Read through the lines below for the string "data" and copy each one that has it.
--------------------
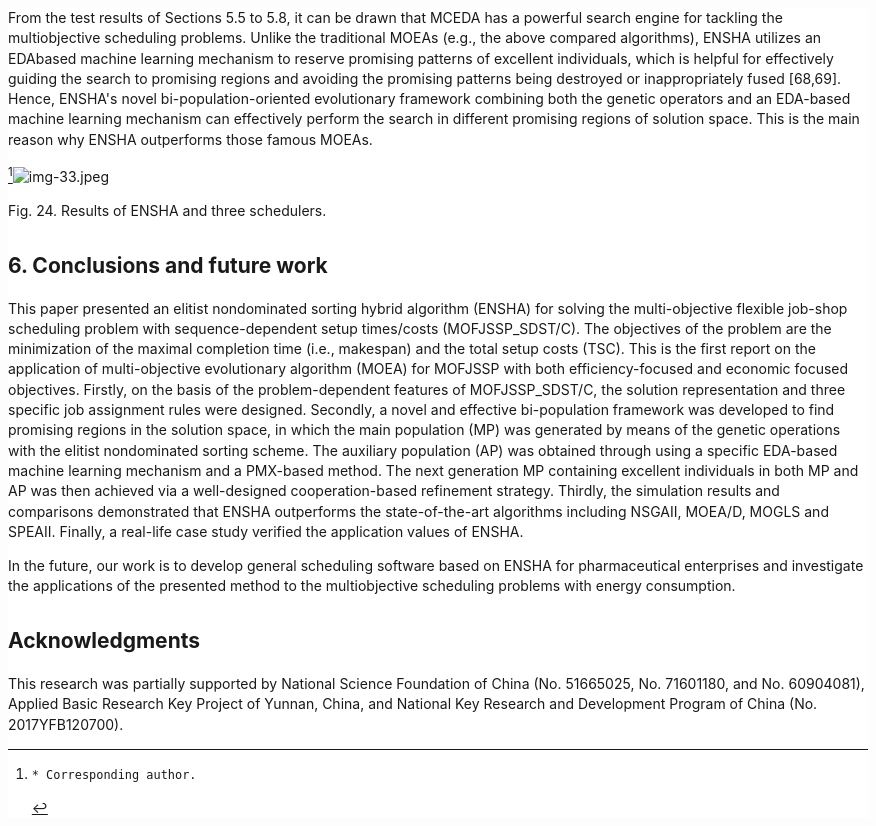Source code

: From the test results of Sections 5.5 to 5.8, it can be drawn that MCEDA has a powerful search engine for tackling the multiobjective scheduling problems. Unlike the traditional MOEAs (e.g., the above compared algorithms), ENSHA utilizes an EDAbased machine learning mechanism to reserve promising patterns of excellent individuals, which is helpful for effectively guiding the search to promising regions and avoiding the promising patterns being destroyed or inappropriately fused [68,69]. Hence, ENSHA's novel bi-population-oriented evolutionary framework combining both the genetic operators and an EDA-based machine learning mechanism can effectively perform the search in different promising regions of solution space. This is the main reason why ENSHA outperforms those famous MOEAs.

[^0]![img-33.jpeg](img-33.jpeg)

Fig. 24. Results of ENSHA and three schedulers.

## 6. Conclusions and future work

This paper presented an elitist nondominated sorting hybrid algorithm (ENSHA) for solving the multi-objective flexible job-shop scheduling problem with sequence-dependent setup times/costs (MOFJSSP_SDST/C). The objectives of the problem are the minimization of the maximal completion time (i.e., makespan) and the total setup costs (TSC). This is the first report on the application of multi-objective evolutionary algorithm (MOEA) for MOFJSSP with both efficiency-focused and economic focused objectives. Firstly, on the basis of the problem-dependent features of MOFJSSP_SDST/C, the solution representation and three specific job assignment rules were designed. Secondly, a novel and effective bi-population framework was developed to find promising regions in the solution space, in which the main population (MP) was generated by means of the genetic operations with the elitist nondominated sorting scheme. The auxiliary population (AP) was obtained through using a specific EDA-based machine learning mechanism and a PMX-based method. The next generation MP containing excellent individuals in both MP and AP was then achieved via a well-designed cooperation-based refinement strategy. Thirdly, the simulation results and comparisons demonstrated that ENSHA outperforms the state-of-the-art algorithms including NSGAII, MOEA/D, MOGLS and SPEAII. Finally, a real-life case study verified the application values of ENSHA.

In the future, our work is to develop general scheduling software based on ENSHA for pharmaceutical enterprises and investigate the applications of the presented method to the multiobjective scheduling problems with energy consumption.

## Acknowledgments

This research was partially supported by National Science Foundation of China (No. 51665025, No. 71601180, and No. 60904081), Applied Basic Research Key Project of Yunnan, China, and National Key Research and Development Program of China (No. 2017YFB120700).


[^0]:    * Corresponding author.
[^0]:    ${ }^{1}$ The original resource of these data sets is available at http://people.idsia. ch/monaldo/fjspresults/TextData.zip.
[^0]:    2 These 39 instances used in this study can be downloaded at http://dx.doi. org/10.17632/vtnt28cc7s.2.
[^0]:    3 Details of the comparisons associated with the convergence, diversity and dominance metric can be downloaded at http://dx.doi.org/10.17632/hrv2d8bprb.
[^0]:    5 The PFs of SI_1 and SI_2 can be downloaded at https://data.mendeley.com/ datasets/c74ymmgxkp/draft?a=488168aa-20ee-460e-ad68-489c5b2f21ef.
--------------------
--- Result ---
[^0]:    ${ }^{1}$ The original resource of these data sets is available at http://people.idsia. ch/monaldo/fjspresults/TextData.zip.
[^0]:    5 The PFs of SI_1 and SI_2 can be downloaded at https://data.mendeley.com/ datasets/c74ymmgxkp/draft?a=488168aa-20ee-460e-ad68-489c5b2f21ef.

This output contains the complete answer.